Sudan ordered at least 10 humanitarian groups expelled from Darfur on Wednesday after the International Criminal Court issued an arrest warrant for the country's president. Secretary-General Ban Ki-moon said the action "represents a serious setback to lifesaving operations in Darfur" and urged Sudan to reverse its decision, U.N. deputy spokeswoman Marie Okabe said. Aid groups protested, saying they had no connection to the court and that their absence could lead to a crisis for for more than 2 million of war-weary Sudanese who need such basics as shelter, food and clean water. [...] The non-governmental aid groups ordered out were Oxfam, CARE, MSF-Holland, Mercy Corps, Save the Children, the Norweigan Refugee Council, the International Rescue Committee, Action Contre la Faim, Solidarites and CHF International.
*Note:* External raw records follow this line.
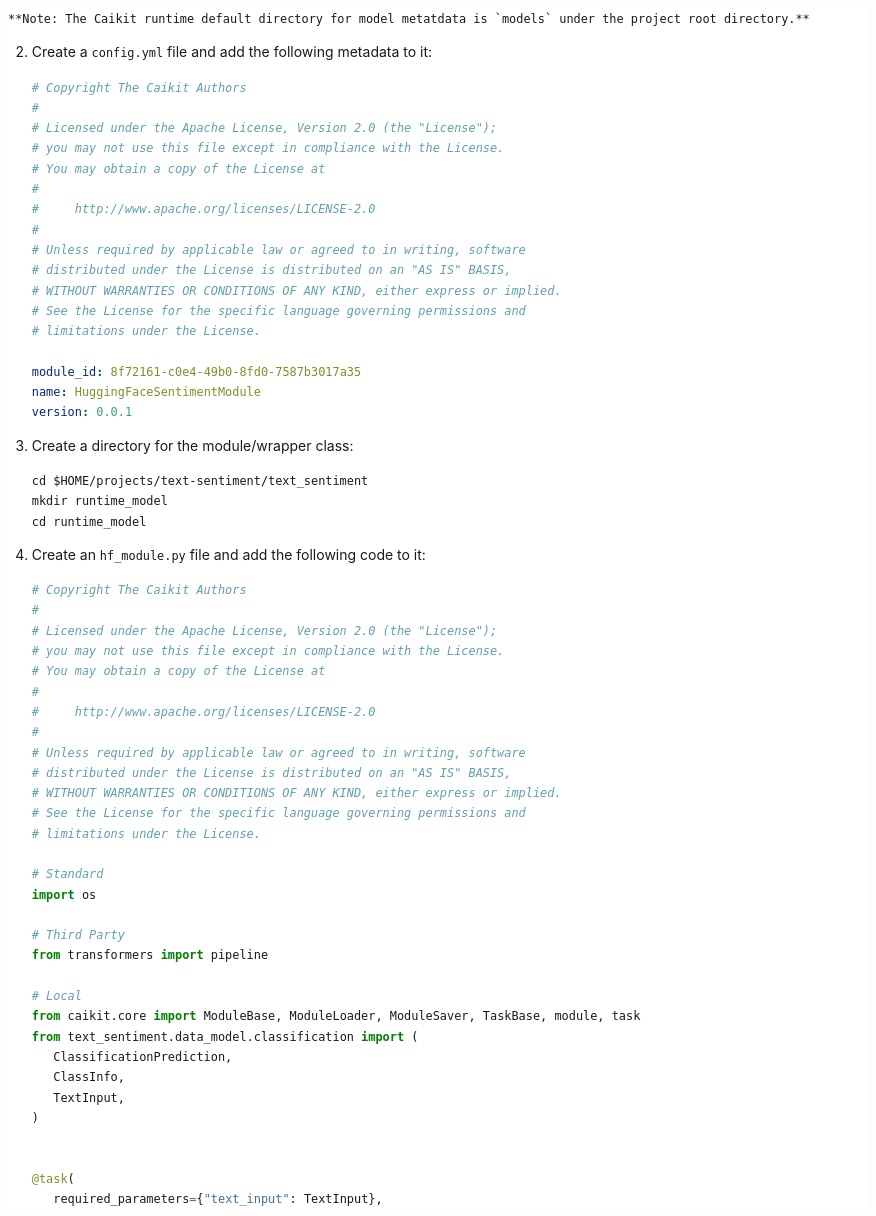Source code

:     **Note: The Caikit runtime default directory for model metatdata is `models` under the project root directory.**

2. Create a `config.yml` file and add the following metadata to it:

   ```yaml
   # Copyright The Caikit Authors
   #
   # Licensed under the Apache License, Version 2.0 (the "License");
   # you may not use this file except in compliance with the License.
   # You may obtain a copy of the License at
   #
   #     http://www.apache.org/licenses/LICENSE-2.0
   #
   # Unless required by applicable law or agreed to in writing, software
   # distributed under the License is distributed on an "AS IS" BASIS,
   # WITHOUT WARRANTIES OR CONDITIONS OF ANY KIND, either express or implied.
   # See the License for the specific language governing permissions and
   # limitations under the License.

   module_id: 8f72161-c0e4-49b0-8fd0-7587b3017a35
   name: HuggingFaceSentimentModule
   version: 0.0.1
   ```

3. Create a directory for the module/wrapper class:

   ```shell
   cd $HOME/projects/text-sentiment/text_sentiment
   mkdir runtime_model
   cd runtime_model
   ```

4. Create an `hf_module.py` file and add the following code to it:

   ```python
   # Copyright The Caikit Authors
   #
   # Licensed under the Apache License, Version 2.0 (the "License");
   # you may not use this file except in compliance with the License.
   # You may obtain a copy of the License at
   #
   #     http://www.apache.org/licenses/LICENSE-2.0
   #
   # Unless required by applicable law or agreed to in writing, software
   # distributed under the License is distributed on an "AS IS" BASIS,
   # WITHOUT WARRANTIES OR CONDITIONS OF ANY KIND, either express or implied.
   # See the License for the specific language governing permissions and
   # limitations under the License.

   # Standard
   import os

   # Third Party
   from transformers import pipeline

   # Local
   from caikit.core import ModuleBase, ModuleLoader, ModuleSaver, TaskBase, module, task
   from text_sentiment.data_model.classification import (
      ClassificationPrediction,
      ClassInfo,
      TextInput,
   )


   @task(
      required_parameters={"text_input": TextInput},
   ```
The Sudan Media Center said two Sudanese organizations, the Khartoum Centre for Human Rights and Environmental Development and the Khartoum Amal Center for the Rehabilitation of the Victims of Violence, were also expelled, saying they cooperated with the court.


5 March 2009

Quiet contentment is the best way to describe reactions to the news of Omar al-Bashir's indictment in the Farchana refugee camp - a dustbowl in the far east of Chad, home to 20,000 Sudanese from Darfur. Although some of the more educated camp leaders articulated their happiness at the verdict, there was no massive outpouring of jubilation, or much to show that today was different from any other. [...] As we journalists argue frantically with editors in London and kick malfunctioning equipment, a steady stream of ladies dressed in stunning yellow and orange striped fabric glide silently past with grain sacks and water balanced on their heads. The children start to wander off. Today's food distribution by the UN's World Food Programme seems to be the new show in town.


5 March 2009

Western aid groups in Darfur were forced to close clinics and put off a meningitis vaccination campaign Thursday because of the Sudanese government's decision to revoke their registration hours after President Omar al-Bashir was made the target of an international arrest warrant. Ten aid groups were told to suspend operations by Sunday, three days before the International Criminal Court issued an arrest warrant for al-Bashir on charges of war crimes and crimes against humanity in Darfur. [...] Some groups, including the World Food Program and Catholic Relief Services, were allowed to continue operating.